Ministra quer esclarecer atraso de sete anos na publicação dos registos oncológicos
A ministra da Saúde mostrou-se perplexa com os atrasos na divulgação do Registo Oncológico Nacional e defendeu uma intervenção para acelerar a publicação dos dados. Ana Paula Martins sublinhou que esta informação é decisiva para avaliar desigualdades regionais e a eficácia dos tratamentos.

A ministra da Saúde, Ana Paula Martins, criticou esta quinta-feira os atrasos de vários anos na divulgação dos dados do Registo Oncológico Nacional, considerando incompreensível que a informação continue por publicar apesar de existirem dados mais atualizados.
A intervenção foi feita durante a sessão comemorativa dos 85 anos da Liga Portuguesa Contra o Cancro (LPCC), onde a governante assumiu a necessidade de perceber as causas do problema e encontrar soluções para acelerar a disponibilização pública destes indicadores.

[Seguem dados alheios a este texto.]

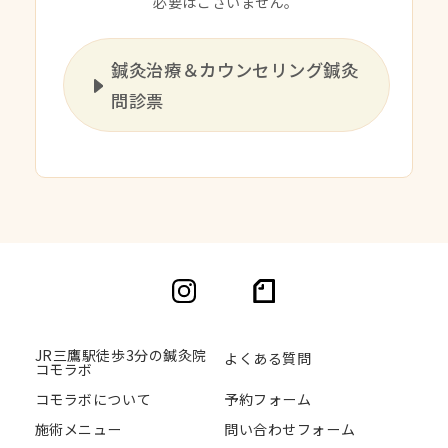
必要はございません。
鍼灸治療＆カウンセリング鍼灸
問診票
JR三鷹駅徒歩3分の鍼灸院
よくある質問
コモラボ
コモラボについて
予約フォーム
施術メニュー
問い合わせフォーム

Segundo Ana Paula Martins, os registos oncológicos são instrumentos fundamentais para acompanhar a evolução da doença em Portugal, avaliar a resposta do sistema de saúde e identificar eventuais diferenças regionais no tratamento dos doentes e nas taxas de mortalidade.

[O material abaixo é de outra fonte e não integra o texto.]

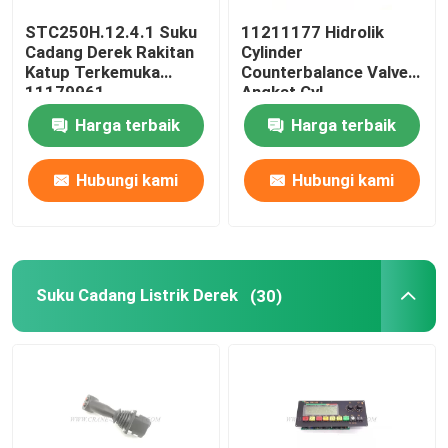
STC250H.12.4.1 Suku
11211177 Hidrolik
Suku Cadang Derek Zoomlion
Cadang Derek Rakitan
Cylinder
Katup Terkemuka
Counterbalance Valve
11179961
Angkat Cyl
Tali Kawat Derek
STC750.4.1.19.10
Harga terbaik
Harga terbaik
Hubungi kami
Hubungi kami
Suku Cadang Listrik Derek
(30)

A ministra salientou que esta informação é igualmente essencial para medir a efetividade das terapêuticas inovadoras, perceber onde estão a ser aplicados os recursos e orientar futuras decisões de investimento.

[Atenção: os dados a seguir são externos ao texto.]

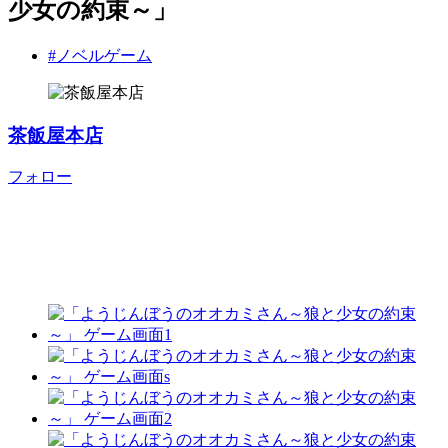
少女の約束～」
#ノベルゲーム
茶飯屋本店
フォロー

“Se nós criámos os registos foi porque precisávamos deles”, sublinhou, defendendo que o atraso atual obriga a uma intervenção concreta por parte de quem tutela o setor.
A governante destacou que existe um atraso de cerca de sete anos na publicação dos dados e considerou que o dever do Governo passa, desde logo, por questionar as razões que explicam esta demora e atuar sobre os bloqueios identificados.
Ana Paula Martins assumiu ainda o compromisso de acompanhar pessoalmente o tema, manifestando a expectativa de que, dentro de alguns meses, seja possível registar progressos e reduzir esta defasagem entre recolha e divulgação.
Na mesma intervenção, a ministra destacou os resultados alcançados por Portugal na área da oncologia, referindo dados da OCDE divulgados em 2025 que colocam o país com taxas de mortalidade evitável cerca de 17% abaixo da média europeia.
Atribuiu este desempenho ao trabalho dos profissionais de saúde e à qualidade da resposta assegurada por hospitais e institutos de referência, apoiados por equipas multidisciplinares altamente qualificadas.
Ana Paula Martins defendeu ainda que a resposta ao cancro deve ir além do tratamento clínico, incluindo apoio psicológico, combate ao isolamento e garantia de cuidados prestados com dignidade e proximidade.
Na sessão, destacou também o papel da Liga Portuguesa Contra o Cancro nas áreas da prevenção, literacia em saúde, apoio social e psicológico, investigação e voluntariado, considerando a instituição uma referência incontornável na sociedade portuguesa.